Career con artist Roy Courtnay (Ian McKellen) can hardly believe his luck when he meets well-to-do widow Betty McLeish (Helen Mirren) online. As Betty opens her home and life to him, Roy is surprised to find himself caring about her, turning what should be a cut-and-dry swindle into the most treacherous tightrope walk of his life.
Considering the magnetism and skill of both Ian McKellen and Helen Mirren, it's a shame that it's now so rare for both of them to be leading a movie. That said, there's no excuse for how poor 'The Good Liar' is, and you get the sense they both signed on merely as an excuse to work together than out of any love of the script or the story.
In fact, 'The Good Liar' is so feebly written, so poorly plotted, and so drearily directed that it never once capitalises on what Mirren and McKellen are capable. Although McKellen has worked with Bill Condon on numerous occasions, most notably in 'Gods & Monsters', the partnership is clearly running dry if this is what they're at now.
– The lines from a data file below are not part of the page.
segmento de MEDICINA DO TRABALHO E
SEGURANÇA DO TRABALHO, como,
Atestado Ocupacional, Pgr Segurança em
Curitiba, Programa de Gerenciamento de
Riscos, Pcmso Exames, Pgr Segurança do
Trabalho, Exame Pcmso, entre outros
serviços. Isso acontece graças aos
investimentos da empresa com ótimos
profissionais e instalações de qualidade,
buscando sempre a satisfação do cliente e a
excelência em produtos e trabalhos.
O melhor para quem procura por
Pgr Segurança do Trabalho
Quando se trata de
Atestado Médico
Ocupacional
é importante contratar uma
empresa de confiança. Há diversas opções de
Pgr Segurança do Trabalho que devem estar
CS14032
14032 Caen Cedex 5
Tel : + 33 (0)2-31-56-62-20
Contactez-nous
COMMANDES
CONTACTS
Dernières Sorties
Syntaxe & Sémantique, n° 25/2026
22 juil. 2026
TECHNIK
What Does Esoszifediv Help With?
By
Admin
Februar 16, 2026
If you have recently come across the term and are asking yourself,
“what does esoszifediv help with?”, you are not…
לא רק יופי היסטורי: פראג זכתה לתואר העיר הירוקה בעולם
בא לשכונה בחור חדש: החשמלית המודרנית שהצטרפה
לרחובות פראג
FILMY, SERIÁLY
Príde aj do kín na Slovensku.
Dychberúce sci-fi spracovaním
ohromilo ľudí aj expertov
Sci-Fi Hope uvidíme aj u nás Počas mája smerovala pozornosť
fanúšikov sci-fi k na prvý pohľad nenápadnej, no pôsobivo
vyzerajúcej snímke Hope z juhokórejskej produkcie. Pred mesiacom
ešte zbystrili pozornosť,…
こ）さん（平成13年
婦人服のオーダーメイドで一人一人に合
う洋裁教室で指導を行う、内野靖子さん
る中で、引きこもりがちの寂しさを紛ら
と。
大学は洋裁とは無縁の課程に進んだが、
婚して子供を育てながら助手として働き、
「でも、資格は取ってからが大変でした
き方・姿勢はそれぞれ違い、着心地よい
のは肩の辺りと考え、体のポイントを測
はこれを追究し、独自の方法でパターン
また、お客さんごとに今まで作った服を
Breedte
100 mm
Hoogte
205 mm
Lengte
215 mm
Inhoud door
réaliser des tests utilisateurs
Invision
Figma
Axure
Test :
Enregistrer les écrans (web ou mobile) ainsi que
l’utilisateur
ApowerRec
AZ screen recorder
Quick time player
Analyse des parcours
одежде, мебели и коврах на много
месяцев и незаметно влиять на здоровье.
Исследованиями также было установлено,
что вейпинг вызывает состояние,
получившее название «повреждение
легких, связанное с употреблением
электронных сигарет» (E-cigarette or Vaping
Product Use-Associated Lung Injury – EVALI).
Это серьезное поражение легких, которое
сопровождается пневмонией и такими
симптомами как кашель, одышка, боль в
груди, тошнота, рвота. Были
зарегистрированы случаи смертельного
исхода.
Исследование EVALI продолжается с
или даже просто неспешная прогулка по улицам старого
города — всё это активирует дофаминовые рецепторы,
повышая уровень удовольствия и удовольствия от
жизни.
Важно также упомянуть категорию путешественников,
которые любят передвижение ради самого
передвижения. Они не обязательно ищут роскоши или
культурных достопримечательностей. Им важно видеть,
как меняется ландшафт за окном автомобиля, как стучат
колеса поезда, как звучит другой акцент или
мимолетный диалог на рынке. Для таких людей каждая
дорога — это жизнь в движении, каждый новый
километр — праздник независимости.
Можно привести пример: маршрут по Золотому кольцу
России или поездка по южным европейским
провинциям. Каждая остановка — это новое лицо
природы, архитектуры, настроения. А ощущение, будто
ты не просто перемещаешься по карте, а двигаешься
Likewise, the supporting cast of Russel Tovey, Jim Carter and Mark Lewis Jones fail to make any kind of dent on the proceedings.
The script and plot may take its nods from something like Patricia Highsmith, but it has absolutely none of the subtlety or charms, nor is it remotely smart enough to pull off the kind of twists it's attempting here. In fact, the final act is done in such a clumsy and poorly thought-out way that it just robs 'The Good Liar' of any hope of redeeming itself. In the hands of another director and another screenwriter, there might have been something close to trashy enjoyment. Sadly, 'The Good Liar' isn't bad enough to be fun, and isn't good enough to warrant your attention. What's left is a missed opportunity and a squandered cast.